Statement of acknowledgement of Gen-AI use
You must confirm whether the use of generative artificial intelligence (Gen-AI) has been explicitly allowed or required in your assessment task and how you may use it. Using Gen-AI to complete your assessment without explicit authorisation is a breach of academic integrity under University policy.
When using Gen-AI in assessments, a statement of acknowledgement is required. Your course coordinator will provide guidance on how to acknowledge your use of Gen-AI in your assessment.
In your acknowledgement you should provide:
A written statement acknowledging the use of Gen-AI
Specify what Gen-AI tools and technology were used
Include a list of prompts used
Explain how the outputs were used in your work
For example:
I acknowledge the use of [insert name of AI tool] to [insert description of usage]. The prompts used were [insert list of prompts]. The outputs generated from these prompts were used to XXX.
In addition to your statement of acknowledgment you should also adhere to the relevant referencing guidelines for advice on how to cite the use of Gen-AI in your in-text references and bibliography.
At present, there are no formal guidelines for referencing Gen-AI tools using the Chicago Referencing style. The interim guidelines below have been taken from a CMOS17 FAQ:
You need to credit ChatGPT and similar tools whenever you use the text that they generate in your own work. But for most types of writing, you can simply acknowledge the AI tool in your text (e.g., “The following recipe for pizza dough was generated by ChatGPT”) or in a note. If you’ve edited the AI-generated text, you should say so in the text or at the end of the note (e.g., “edited for style and content”).
First Footnote
1. Text generated by ChatGPT, OpenAI, March 7, 2023, https://chat.openai.com/chat.
Note: ChatGPT stands in as “author” of the content, and OpenAI (the company that developed ChatGPT) is the publisher, followed by the date the text was generated.

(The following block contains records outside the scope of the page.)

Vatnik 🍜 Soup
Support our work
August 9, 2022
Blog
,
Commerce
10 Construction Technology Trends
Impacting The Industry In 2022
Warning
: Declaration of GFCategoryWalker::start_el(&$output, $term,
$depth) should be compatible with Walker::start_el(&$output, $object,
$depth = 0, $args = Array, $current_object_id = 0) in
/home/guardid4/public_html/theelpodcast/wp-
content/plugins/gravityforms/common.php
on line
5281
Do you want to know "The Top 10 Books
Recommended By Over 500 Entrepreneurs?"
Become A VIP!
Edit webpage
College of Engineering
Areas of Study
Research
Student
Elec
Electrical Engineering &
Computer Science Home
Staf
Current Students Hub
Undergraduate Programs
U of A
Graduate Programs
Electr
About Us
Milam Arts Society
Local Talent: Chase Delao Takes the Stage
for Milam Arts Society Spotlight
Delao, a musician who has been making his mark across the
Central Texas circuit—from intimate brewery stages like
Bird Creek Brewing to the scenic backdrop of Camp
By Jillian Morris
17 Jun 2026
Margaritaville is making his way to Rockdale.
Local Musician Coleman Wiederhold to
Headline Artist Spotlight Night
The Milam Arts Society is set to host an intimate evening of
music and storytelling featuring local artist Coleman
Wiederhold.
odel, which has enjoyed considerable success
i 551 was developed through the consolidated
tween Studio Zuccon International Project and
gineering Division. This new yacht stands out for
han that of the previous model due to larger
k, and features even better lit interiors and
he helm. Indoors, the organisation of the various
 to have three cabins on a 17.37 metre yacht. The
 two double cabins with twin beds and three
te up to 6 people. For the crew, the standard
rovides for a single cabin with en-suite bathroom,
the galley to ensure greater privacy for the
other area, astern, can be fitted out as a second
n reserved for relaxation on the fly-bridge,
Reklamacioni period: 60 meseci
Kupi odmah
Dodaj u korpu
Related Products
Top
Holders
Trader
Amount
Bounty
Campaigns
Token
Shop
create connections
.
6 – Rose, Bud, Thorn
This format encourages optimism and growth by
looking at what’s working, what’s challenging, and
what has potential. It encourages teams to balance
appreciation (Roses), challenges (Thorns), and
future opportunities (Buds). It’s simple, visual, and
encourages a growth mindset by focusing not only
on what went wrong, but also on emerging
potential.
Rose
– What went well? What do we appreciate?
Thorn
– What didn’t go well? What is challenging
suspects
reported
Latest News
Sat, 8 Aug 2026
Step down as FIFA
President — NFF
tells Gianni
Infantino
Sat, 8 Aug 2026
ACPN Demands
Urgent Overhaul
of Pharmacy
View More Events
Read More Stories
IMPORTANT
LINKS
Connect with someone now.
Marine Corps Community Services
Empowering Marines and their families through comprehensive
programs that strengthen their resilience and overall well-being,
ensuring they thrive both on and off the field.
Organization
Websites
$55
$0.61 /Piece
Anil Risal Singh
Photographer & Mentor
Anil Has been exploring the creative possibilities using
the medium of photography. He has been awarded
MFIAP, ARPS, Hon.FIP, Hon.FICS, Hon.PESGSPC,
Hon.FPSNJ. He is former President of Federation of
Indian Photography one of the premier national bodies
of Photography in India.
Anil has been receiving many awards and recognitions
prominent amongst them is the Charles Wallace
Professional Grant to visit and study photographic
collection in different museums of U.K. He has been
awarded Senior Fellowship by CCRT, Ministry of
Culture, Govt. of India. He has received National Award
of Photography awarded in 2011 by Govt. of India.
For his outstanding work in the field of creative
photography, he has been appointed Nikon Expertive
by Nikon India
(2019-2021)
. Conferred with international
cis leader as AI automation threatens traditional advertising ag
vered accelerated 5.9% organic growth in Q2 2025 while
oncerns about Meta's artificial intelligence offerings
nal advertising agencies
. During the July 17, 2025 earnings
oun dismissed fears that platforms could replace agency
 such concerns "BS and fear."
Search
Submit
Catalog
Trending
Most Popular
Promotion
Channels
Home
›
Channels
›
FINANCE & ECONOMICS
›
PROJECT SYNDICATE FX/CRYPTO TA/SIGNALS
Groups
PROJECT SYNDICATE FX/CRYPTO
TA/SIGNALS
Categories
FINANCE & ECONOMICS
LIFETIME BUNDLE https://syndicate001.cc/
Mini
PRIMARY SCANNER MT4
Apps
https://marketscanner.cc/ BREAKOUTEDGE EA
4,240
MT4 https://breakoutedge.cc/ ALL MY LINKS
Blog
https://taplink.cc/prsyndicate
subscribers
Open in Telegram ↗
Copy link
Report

If the prompt hasn’t been included in the text, it should be included in the note:
1. ChatGPT, response to “Explain how to make pizza dough from common household ingredients,” OpenAI, March 7, 2023.
Subsequent Footnotes
OpenAI, ChatGPT
URLs
You may add a URL to a footnote to tell the reader where the Gen-AI tool may be found, but because readers can’t necessarily get to the cited content, that URL isn’t an essential element of the citation.
1. Text generated by ChatGPT, OpenAI, March 7, 2023, https://chat.openai.com/chat.
Appendix
If the full response has not been included in-text then include an appendix containing the full transcript of any prompts and AI-generated responses.